* **Study material**
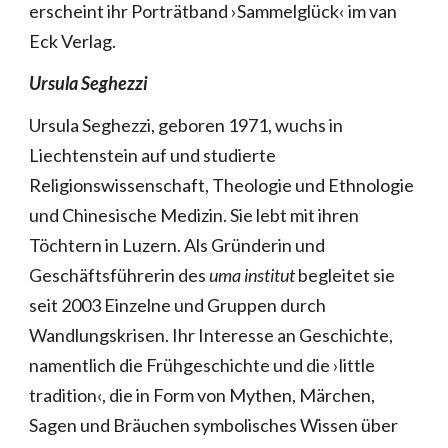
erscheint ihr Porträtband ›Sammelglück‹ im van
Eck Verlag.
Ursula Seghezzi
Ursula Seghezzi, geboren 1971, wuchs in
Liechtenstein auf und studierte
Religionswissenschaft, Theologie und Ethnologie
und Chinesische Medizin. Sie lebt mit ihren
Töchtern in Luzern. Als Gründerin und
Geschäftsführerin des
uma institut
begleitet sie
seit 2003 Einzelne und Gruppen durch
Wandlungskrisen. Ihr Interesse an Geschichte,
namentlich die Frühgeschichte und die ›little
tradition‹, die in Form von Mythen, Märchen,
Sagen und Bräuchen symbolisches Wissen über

* **Directions**
The expected output is a verbatim retyping of each line from the one with "Eck Verlag." to the end of the listing above, with both end lines kept and nothing added.

* **Answer section**
Eck Verlag.
Ursula Seghezzi
Ursula Seghezzi, geboren 1971, wuchs in
Liechtenstein auf und studierte
Religionswissenschaft, Theologie und Ethnologie
und Chinesische Medizin. Sie lebt mit ihren
Töchtern in Luzern. Als Gründerin und
Geschäftsführerin des
uma institut
begleitet sie
seit 2003 Einzelne und Gruppen durch
Wandlungskrisen. Ihr Interesse an Geschichte,
namentlich die Frühgeschichte und die ›little
tradition‹, die in Form von Mythen, Märchen,
Sagen und Bräuchen symbolisches Wissen über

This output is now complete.